Suppose we have a non-intersecting closed curve in the plane of fixed length 1 with continuous second derivative. Its mean squared curvature is $$\langle \kappa \rangle = \int_C |\kappa|^2 ds = \int_0^1 \left|\frac{d^2 \textbf{x}(s)}{ds^2}\right|^2 ds,$$ where the curve is parameterized by arclength.
Does the circle with circumference 1 minimize this quantity over all twice continuously differentiable closed curves?
Yes, the circle do minimize the integral of curvature squared.
Recall the total absolute curvature of any closed curve is at least $2\pi$.

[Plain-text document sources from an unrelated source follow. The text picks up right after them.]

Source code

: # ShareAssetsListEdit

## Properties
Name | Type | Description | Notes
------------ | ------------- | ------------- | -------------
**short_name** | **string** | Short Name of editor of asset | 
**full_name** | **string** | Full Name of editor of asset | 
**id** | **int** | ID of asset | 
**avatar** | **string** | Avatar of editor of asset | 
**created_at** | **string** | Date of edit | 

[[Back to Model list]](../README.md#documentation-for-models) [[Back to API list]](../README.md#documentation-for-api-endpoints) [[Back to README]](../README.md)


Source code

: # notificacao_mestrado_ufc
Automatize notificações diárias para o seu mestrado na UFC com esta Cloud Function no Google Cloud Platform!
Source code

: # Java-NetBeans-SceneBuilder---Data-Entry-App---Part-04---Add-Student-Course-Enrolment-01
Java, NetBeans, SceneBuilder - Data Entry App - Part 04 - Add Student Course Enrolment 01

For any closed curve of length $1$, we have
$$\int_0^1 |\kappa(s)|ds \ge 2\pi$$ By Cauchy Schwarz, this leads to $$\int_0^1 |\kappa(s)|^2 ds = \left(\int_0^1 |\kappa(s)|^2 ds\right)\left(\int_0^1 ds\right) \ge \left(\int_0^1 |\kappa(s)| ds \right)^2 \ge (2\pi)^2$$ Since a circle of unit circumference has constant curvature $2\pi$, its integral of curvature squared takes the smallest possible value $(2\pi)^2$.